=== EXTRACT PROVIDED ===

++++++

Jadu, A Netcall Company
- Type: Private
- Industry: Software
- Founded: 26 November 2000
- Headquarters: Leicester, United Kingdom
- Key people: Suraj Kika (Co-Founder) Andy Perkins (Co-Founder)
- Products: Web Experience Platform (Web Content Management, eForms, CRM)
- Website: jadu.net

= Jadu (company) =

Software companies of the United Kingdom

Jadu is a provider of low-code Web Experience Management software, specialising in Web CMS, Forms, Portal and Customer Case Management tools for the enterprise.

Jadu also develops web applications related to document management, search and publishing. The company's global business is based in the UK with further operations in North America and a business based in Australia servicing the Asia Pacific region.

In December 2025, it was announced Jadu had been acquired by the Bedford, England-headquartered customer engagement software company, Netcall, for a maximum total consideration of £19.2 million.

== Company history ==
The company was founded by Suraj Kika and Richard Chamberlain in 1999 and began development when co-founder Andy Perkins joined in 2000. The system was first developed for the Department of Trade and Industry (now Department of Energy and Climate Change) for the UK consultation portal for Oil and Gas and Renewable Energy.

++++++

[Items listed in a dataset]

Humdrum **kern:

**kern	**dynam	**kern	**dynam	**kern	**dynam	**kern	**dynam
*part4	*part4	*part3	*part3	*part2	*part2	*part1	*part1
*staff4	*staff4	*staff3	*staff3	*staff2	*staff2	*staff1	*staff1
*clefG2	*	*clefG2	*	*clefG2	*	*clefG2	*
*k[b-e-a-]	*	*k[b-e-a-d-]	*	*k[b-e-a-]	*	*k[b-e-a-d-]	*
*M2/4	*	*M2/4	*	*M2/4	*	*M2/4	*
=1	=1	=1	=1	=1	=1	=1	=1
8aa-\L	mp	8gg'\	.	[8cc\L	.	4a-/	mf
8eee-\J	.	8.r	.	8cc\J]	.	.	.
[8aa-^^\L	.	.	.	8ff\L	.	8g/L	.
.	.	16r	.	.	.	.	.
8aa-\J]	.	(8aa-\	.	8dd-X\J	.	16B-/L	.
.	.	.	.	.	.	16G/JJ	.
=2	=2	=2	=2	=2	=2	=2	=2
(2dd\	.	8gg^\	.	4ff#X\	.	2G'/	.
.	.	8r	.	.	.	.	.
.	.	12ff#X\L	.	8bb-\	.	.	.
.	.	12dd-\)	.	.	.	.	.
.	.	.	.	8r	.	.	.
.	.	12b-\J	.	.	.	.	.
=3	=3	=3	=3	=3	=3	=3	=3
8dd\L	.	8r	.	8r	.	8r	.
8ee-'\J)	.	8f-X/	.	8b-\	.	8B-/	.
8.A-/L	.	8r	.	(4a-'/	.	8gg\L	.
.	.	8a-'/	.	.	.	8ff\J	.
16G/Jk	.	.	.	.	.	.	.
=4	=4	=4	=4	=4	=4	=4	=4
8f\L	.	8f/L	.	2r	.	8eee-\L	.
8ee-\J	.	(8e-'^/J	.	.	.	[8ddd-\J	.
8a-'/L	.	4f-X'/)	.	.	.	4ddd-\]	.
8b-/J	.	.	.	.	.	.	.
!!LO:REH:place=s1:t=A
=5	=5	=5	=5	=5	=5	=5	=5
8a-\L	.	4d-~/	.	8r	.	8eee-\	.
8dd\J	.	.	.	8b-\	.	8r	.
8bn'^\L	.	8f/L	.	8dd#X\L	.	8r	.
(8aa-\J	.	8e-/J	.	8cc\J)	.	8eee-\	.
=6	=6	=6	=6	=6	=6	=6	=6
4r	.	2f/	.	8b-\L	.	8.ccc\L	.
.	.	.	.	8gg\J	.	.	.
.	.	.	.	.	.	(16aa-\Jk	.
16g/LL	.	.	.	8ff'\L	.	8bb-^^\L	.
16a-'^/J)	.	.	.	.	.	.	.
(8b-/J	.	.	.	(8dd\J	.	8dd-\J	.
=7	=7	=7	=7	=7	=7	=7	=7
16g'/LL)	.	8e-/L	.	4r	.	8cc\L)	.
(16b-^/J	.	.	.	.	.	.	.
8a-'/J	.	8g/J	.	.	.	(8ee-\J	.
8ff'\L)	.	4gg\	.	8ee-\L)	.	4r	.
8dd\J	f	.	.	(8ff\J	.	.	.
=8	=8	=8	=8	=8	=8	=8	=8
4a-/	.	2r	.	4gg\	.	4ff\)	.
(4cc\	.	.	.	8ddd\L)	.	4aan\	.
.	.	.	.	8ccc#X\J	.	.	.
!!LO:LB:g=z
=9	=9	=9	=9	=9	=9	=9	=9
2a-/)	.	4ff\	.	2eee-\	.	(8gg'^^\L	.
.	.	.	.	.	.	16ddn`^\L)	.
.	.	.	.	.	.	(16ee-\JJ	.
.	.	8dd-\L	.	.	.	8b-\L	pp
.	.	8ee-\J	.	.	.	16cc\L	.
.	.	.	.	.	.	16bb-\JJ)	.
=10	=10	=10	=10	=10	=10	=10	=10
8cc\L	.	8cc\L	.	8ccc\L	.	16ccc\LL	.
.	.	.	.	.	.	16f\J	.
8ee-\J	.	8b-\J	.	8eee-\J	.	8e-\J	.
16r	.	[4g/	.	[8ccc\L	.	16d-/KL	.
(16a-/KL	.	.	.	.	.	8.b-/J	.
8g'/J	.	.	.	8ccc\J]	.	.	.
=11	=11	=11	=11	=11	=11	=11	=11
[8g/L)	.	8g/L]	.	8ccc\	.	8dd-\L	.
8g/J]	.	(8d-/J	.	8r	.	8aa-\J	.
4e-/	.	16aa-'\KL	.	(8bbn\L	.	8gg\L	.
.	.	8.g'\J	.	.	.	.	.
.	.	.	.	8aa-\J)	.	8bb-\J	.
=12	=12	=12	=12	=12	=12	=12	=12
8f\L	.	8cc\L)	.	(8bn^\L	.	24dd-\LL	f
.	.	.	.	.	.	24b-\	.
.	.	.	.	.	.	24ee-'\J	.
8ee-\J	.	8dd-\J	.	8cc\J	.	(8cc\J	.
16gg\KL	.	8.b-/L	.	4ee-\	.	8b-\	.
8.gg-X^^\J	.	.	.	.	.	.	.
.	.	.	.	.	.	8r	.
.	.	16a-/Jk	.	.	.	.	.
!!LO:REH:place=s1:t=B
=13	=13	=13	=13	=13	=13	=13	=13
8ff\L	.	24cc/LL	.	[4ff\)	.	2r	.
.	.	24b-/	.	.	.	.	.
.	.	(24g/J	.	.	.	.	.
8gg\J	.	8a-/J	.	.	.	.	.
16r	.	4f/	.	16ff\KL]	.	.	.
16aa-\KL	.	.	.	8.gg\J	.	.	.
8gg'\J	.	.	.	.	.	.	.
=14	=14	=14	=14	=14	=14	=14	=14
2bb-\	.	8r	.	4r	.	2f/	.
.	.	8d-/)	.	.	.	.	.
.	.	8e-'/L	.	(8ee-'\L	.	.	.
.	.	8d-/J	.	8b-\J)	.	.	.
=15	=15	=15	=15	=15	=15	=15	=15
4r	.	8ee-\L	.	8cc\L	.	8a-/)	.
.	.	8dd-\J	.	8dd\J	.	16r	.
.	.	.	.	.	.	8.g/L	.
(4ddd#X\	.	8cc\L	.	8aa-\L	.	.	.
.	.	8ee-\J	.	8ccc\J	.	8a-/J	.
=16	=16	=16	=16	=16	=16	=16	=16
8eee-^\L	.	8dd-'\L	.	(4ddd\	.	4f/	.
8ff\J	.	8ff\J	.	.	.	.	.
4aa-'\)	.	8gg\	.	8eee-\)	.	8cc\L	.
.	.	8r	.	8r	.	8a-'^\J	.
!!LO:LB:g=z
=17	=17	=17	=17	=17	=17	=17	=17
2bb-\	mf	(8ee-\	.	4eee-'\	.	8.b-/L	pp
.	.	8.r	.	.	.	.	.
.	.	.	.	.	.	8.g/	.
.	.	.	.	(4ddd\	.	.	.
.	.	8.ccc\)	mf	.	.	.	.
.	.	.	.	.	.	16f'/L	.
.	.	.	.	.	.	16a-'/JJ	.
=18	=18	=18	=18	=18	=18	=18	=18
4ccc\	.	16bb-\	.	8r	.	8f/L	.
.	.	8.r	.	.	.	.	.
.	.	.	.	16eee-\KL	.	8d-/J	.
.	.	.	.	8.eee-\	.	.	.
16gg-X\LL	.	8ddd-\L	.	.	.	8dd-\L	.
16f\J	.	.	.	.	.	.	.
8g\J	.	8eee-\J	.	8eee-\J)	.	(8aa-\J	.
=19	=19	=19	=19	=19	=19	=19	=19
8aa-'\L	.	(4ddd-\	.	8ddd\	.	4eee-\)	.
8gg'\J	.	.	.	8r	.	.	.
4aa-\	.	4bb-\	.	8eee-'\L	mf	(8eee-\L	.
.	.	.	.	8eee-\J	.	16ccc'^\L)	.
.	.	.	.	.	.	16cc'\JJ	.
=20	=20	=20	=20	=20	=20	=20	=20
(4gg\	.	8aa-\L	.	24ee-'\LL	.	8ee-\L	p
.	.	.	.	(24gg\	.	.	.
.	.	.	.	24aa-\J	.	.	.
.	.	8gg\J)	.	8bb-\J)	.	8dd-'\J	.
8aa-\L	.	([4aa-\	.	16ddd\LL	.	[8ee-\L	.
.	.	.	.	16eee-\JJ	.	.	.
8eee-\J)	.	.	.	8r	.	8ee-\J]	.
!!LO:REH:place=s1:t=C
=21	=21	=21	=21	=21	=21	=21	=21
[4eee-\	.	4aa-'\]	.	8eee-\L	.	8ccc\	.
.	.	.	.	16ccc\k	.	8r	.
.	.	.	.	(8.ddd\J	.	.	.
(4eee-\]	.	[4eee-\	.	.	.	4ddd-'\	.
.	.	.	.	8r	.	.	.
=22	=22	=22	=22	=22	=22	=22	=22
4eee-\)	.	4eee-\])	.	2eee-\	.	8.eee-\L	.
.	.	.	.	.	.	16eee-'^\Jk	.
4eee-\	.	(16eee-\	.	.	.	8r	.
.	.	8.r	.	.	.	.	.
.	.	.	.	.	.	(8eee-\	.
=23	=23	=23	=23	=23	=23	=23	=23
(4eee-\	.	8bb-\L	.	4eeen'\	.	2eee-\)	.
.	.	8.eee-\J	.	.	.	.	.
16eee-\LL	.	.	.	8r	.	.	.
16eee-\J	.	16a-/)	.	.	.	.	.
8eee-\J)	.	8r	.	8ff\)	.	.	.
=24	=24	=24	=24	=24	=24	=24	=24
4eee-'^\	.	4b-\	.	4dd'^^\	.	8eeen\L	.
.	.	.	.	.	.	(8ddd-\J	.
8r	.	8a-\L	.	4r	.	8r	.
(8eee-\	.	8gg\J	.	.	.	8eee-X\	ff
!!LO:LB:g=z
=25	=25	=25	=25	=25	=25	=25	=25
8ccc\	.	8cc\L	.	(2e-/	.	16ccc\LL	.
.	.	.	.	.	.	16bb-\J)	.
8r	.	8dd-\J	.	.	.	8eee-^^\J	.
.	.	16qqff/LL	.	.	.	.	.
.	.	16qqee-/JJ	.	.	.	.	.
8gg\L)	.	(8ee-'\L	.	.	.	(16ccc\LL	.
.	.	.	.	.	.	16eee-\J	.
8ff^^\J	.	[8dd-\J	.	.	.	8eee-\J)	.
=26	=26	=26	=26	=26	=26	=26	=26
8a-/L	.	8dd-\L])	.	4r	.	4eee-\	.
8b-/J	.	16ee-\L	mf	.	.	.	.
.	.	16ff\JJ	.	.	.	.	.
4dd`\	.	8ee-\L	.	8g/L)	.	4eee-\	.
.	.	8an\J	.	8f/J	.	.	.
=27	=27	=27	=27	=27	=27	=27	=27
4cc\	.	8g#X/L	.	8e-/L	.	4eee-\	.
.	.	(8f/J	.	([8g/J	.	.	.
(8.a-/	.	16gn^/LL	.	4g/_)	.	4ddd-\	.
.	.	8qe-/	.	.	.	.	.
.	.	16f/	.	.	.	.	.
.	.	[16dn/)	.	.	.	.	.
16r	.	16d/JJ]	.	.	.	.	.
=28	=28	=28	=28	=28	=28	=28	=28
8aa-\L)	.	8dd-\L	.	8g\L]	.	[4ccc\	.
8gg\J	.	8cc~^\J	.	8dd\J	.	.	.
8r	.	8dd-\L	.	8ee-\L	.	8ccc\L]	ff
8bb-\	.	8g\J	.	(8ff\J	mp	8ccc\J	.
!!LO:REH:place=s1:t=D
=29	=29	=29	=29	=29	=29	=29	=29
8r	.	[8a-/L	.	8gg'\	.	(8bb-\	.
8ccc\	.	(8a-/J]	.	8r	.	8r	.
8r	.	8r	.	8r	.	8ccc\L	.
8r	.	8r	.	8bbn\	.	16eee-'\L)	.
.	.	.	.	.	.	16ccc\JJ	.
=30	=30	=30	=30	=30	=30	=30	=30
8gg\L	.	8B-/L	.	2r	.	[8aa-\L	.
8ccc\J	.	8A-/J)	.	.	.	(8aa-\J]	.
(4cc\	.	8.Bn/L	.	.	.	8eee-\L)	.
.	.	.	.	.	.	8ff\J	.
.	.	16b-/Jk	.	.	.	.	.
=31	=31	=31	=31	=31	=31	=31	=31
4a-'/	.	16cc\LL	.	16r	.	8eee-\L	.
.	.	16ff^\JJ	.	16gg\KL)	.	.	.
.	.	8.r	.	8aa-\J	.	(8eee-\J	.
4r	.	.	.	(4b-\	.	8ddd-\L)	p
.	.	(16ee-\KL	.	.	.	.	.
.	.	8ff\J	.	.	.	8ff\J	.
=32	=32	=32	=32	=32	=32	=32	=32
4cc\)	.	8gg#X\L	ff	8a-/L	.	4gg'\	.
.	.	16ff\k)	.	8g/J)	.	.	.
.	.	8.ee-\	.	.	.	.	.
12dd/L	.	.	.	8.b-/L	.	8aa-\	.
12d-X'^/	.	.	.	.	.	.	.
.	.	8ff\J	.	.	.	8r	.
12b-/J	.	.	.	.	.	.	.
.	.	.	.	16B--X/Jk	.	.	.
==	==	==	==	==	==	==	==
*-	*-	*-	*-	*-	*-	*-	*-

++++++

Turn the paragraph that begins "Jadu also develops" in the Jadu text above into a short bulleted list that keeps its main facts.

=== SOLUTION FOR THIS TASK ===
- Jadu develops web applications for document management, search and publishing.
- Its global business is based in the UK.
- It has further operations in North America.
- A business based in Australia serves the Asia Pacific region.